A solas con la luna

Había logrado dormir apenas unos minutos antes de que un espasmo lo despertara. Se quedó echado mirando el cielo raso, vio la hora y se resignó, una noche más, a permanecer despierto el tiempo que faltaba para salir a cumplir con las actividades del día a día. Leyó unas páginas que estaban encima de su escritorio y las dejó de inmediato al darse cuenta de que eran textos que había escrito alguna vez cuando creía que podía ser escritor, suspiró y pensó en esa paradoja nocturna: un insomne tenía que estar despierto para toparse con los sueños que no pudo cumplir ni por asomo. Trató de dejar de pensar en eso y comenzó a preguntarse si a esa hora alguien en la ciudad de los vientos también había tenido un espasmo que lo despierte o quizá era mortificado por algún infame zancudo noctambulo que no le permitía dormir, como le había ocurrido alguna noche anterior.
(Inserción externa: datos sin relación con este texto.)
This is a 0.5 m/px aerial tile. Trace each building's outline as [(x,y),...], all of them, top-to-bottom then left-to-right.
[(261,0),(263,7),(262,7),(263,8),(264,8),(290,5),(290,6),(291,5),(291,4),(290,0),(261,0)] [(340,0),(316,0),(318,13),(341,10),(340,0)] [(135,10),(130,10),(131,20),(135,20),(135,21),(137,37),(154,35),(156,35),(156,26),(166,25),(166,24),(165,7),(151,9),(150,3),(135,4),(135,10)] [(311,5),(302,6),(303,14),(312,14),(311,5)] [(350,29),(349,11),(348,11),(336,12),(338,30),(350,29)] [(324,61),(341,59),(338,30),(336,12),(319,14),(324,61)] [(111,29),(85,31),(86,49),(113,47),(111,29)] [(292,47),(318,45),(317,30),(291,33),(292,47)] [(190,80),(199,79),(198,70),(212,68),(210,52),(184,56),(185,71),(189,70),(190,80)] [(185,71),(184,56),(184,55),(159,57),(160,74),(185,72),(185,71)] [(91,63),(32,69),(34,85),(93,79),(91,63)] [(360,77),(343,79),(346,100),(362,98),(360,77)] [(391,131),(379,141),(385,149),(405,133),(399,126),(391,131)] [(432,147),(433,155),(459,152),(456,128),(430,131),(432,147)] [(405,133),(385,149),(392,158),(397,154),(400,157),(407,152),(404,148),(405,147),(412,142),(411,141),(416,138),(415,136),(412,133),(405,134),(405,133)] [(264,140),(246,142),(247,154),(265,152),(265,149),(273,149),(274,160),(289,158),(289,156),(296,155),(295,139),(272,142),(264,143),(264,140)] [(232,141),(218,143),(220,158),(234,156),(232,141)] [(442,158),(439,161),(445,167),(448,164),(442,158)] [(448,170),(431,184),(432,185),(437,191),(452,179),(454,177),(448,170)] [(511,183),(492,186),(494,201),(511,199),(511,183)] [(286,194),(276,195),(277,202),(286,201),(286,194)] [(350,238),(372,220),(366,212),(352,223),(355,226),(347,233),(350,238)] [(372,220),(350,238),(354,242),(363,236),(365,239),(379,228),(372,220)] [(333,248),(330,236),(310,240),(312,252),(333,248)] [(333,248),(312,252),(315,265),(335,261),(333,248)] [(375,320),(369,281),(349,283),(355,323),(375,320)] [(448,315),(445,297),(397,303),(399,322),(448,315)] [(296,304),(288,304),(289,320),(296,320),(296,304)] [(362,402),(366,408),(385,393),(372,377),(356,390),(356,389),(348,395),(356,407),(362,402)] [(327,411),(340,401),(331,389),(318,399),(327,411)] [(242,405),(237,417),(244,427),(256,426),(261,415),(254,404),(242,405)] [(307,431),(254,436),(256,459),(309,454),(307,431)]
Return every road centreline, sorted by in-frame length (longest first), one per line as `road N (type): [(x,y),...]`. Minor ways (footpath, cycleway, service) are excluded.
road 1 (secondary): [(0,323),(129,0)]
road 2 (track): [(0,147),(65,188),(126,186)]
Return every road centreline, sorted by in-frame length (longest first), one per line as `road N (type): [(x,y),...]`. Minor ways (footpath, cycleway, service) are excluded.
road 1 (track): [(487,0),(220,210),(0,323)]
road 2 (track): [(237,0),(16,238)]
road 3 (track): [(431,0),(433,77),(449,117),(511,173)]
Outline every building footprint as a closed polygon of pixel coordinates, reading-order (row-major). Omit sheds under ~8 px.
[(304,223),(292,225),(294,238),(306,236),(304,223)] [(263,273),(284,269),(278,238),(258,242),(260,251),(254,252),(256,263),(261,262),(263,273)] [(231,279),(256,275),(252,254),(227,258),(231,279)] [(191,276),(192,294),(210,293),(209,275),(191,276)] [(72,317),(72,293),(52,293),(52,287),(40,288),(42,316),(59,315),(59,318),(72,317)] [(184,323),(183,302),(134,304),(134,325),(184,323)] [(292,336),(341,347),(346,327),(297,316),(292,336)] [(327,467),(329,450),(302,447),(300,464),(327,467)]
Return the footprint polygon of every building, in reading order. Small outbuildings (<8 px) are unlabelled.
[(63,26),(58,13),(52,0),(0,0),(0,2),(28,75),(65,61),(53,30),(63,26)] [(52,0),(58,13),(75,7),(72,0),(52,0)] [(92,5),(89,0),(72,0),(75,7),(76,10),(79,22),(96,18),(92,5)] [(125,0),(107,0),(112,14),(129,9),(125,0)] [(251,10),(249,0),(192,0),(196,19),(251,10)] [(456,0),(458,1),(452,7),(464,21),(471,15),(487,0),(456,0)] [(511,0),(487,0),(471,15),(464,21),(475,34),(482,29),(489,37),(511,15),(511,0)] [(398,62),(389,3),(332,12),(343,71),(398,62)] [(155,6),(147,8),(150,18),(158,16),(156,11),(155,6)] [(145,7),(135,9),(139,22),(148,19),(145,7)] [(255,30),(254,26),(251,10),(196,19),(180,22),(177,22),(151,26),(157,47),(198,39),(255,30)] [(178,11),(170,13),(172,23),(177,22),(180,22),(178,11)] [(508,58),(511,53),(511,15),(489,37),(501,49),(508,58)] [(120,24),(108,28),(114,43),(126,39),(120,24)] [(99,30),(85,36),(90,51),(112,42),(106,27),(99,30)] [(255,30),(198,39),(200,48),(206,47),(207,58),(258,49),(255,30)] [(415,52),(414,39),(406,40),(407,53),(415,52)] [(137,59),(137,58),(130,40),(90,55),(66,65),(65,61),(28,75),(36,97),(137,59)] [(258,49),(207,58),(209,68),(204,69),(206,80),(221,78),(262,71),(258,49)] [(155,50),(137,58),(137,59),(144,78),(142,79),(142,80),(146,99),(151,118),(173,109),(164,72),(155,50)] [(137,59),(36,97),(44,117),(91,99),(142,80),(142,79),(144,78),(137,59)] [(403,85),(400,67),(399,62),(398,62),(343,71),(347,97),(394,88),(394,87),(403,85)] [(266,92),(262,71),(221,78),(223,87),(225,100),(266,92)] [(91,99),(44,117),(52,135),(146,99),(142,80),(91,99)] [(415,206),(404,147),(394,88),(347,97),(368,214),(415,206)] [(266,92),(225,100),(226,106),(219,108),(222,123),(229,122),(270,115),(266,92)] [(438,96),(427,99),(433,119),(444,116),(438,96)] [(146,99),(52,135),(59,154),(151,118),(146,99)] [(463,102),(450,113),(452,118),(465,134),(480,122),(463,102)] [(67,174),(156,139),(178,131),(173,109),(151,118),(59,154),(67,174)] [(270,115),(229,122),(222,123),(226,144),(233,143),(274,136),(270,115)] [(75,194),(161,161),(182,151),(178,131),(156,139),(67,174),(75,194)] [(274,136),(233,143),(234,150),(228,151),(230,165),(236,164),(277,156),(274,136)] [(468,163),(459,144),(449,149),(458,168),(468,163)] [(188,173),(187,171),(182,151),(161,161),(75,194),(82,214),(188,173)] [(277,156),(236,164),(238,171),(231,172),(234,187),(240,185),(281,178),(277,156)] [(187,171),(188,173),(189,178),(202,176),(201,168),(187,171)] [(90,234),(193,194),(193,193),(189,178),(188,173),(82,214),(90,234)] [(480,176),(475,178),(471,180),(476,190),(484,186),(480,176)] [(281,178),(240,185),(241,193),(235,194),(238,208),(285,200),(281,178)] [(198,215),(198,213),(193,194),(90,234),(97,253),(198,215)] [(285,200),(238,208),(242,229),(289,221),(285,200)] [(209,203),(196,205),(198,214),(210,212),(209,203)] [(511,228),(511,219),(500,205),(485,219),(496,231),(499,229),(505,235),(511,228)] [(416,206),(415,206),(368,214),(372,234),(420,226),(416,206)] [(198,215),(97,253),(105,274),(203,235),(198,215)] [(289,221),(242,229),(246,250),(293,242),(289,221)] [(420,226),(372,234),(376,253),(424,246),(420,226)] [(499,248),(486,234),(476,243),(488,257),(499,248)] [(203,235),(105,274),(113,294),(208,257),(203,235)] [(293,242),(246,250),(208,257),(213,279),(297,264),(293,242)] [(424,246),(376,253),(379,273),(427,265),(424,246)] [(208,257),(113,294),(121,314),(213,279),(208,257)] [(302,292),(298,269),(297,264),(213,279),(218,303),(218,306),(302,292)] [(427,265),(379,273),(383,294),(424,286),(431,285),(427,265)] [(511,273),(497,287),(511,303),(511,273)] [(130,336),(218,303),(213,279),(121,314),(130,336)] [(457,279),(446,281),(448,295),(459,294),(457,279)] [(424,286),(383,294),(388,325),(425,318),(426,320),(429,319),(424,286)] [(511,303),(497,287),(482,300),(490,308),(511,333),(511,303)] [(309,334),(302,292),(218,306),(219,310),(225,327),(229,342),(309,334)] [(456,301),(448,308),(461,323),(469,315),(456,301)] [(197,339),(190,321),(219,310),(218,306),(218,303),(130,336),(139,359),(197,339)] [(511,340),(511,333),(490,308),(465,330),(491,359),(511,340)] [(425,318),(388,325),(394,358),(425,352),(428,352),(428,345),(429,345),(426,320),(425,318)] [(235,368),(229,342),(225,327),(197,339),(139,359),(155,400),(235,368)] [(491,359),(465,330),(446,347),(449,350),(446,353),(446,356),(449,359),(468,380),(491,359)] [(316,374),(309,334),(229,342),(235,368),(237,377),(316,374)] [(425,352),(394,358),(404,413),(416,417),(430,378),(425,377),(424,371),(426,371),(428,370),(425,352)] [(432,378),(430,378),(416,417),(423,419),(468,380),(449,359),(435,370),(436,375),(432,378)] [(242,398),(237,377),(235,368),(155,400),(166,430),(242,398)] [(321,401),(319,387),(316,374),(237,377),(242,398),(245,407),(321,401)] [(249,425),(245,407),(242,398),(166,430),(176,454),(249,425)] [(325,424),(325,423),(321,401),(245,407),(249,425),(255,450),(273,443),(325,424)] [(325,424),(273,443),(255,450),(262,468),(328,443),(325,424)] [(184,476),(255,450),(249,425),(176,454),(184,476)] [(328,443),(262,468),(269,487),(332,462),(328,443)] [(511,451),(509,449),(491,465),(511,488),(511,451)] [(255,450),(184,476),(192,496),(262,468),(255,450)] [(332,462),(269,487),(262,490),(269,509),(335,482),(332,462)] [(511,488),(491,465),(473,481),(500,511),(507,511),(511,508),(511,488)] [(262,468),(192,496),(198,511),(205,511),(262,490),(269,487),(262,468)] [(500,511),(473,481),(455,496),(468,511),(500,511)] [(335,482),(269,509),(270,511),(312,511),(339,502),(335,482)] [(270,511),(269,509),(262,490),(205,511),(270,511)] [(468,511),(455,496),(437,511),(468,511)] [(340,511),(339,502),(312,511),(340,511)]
Se dirigió a la cocina para buscar un vaso de agua, lo tomó lentamente. ¿Había soñado algo aquella noche en ese breve descanso?, ¿había soñado algo últimamente? No podía recordarlo por más intentos que hacía. Sus amigos le solían decir que todos los seres humanos soñaban, que por más anormal que sea él, seguramente que también lo hacía y por eso escribía cosas raras de hombres y gatos, de lluvias y viento, de malecones y de insomnes. Él sonreía cuando le hacían esos comentarios: en el fondo quizá solo deseaba inventarse los sueños escribiéndolas en páginas que no se atrevía a quemar ni mucho menos a publicar.
Bajó lentamente por las gradas del lugar donde vivía. Al cruzar la puerta vio que las calles estaban vacías y que la luz de los postes era tenue. Encendió un cigarrillo y caminó de frente. Pasó por un bar que aún estaba abierto y decidió entrar. El mozo se acercó y le dijo que ya estaban por cerrar y que le podía atender máximo unos 20 minutos, Felipe asintió con la cabeza y se sentó en la terraza para ver la ciudad vacía y sentir el viento que era suave y fresco a esa hora de la noche.
Tomó rápidamente la primera botella y de inmediato pidió otra. Sabía que iba contra el tiempo, pidió una canción de José José y bebió disfrutando la letra. Levantó la mano y pidió un trago más. “Todavía me quedan 12 minutos”, le dijo al joven que lo atendía, este sonrió sin decirle nada.
Se acercó a la caja, pagó y se fue dándole gracias al hombre que bostezaba detrás del mostrador. Caminaba por las calles de la ciudad vacía. “Ahorita debería de estar soñando, carajo, pero no, estoy caminando sin qué ni por qué mientras todos en esta ciudad duermen”, se dijo a sí mismo a forma de reproche.
Luego de unos minutos, estaba en el malecón. Al mirar el río contempló la imagen de la luna. Cuando levantó la vista la vio solitaria, entonces se sintió menos solo, pero con unas ganas incontenibles de llorar por sentirse culpable de no poder dormir, de no poder soñar, de no haber podido ni siquiera intentar ser un escritor. Encendió un cigarrillo, cerró los ojos y sintió que los rayos lunares eran cada vez más fuertes, como si ella tratase de darle un abrazo en el alma. Él ya no susurraba, ahora hablaba en voz alta creyendo que tenía la luna al frente y con la certeza de que a esa hora alguien, en alguna parte del planeta, soñaba que un insomne conversaba a solas con la luna.